- Birth name: Gédéon Kyungu Mutanga Wa Bafunkwa Kanonga
- Nickname(s): Commander Gédéon
- Born: Unknown Zaire
- Allegiance: Mai-Mai
- Commands: Mai-Mai Kata Katanga (2011–2016)
- Battles / wars: Second Congo War; Katanga insurgency ;
- Criminal details
- Criminal status: Fugitive
- Conviction: Crimes against humanity
- Criminal penalty: Death
- Escaped: 7 September 2011 (first time); 28 March 2020 (second time);
- Escape end: 11 October 2016 (first time)
- Date apprehended: 16 May 2006 (first time); 11 October 2016 (second time);
- Imprisoned at: Lubumbashi (2009–2011, 2016–2020)

= Gédéon Kyungu =

Congolese warlord

Gédéon Kyungu Mutanga Wa Bafunkwa Kanonga, known as Commander Gédéon, is a Congolese warlord who was notable for leading the Mai-Mai Kata Katanga between 2011 and 2016.

Kyungu was detained on 16 May 2006. He was sentenced, in 2009, alongside his wife for crimes against humanity during and after the Second Congo War. He was sentenced to death. On 7 September 2011 he escaped from a prison in Lubumbashi after members of his militia opened fire on prison guards. Authorities of the Katanga province offered a reward for information leading to his arrest. After his escape from prison, he formed the Mai-Mai Kata Katanga. On 11 October 2016, he surrendered himself along with 100 fighters to Congolese authorities in Malambwe in an effort to end the insecurity in the area.

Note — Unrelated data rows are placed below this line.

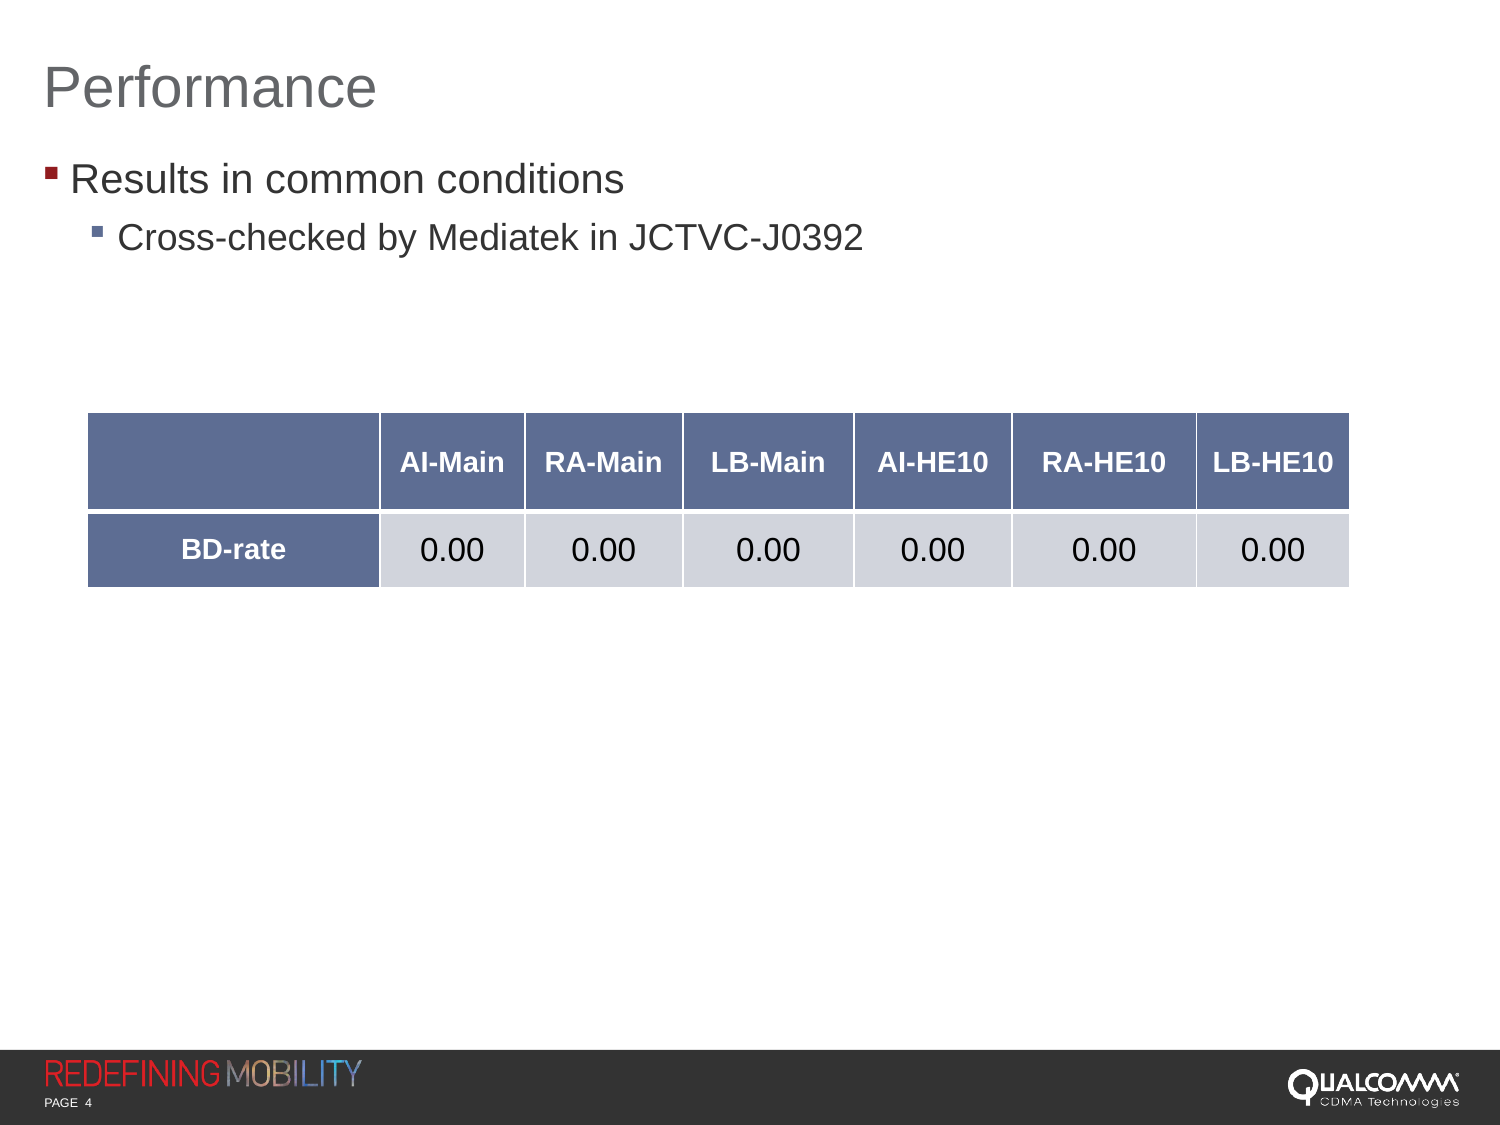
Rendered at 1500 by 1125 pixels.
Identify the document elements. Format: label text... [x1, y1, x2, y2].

table_cell 0.00 [855, 514, 1011, 587]
table_header LB-Main [684, 413, 853, 509]
table_cell 0.00 [1197, 514, 1349, 587]
picture [30, 1048, 372, 1099]
table_cell 0.00 [381, 514, 524, 587]
table_cell 0.00 [526, 514, 682, 587]
title Performance [28, 44, 1462, 138]
table_cell BD-rate [88, 514, 379, 587]
table_header LB-HE10 [1197, 413, 1349, 509]
table_header RA-HE10 [1013, 413, 1196, 509]
table_header AI-HE10 [855, 413, 1011, 509]
table_header [88, 413, 379, 509]
table_cell 0.00 [684, 514, 853, 587]
list Results in common conditions Cross-checked by Mediatek in JCTVC-J0392 [26, 148, 1457, 1021]
table_header RA-Main [526, 413, 682, 509]
table_cell 0.00 [1013, 514, 1196, 587]
picture [1278, 1058, 1478, 1114]
table_header AI-Main [381, 413, 524, 509]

Kyungu again escaped from house arrest in Lubumbashi on 28 March 2020 when his militia men attacked security forces keeping him incarcerated. Although 31 militiamen were killed and a dozen more were arrested, Kyungu managed to escape. Congolese President Félix Tshisekedi issued an order to arrest Kyungu two days after his escape.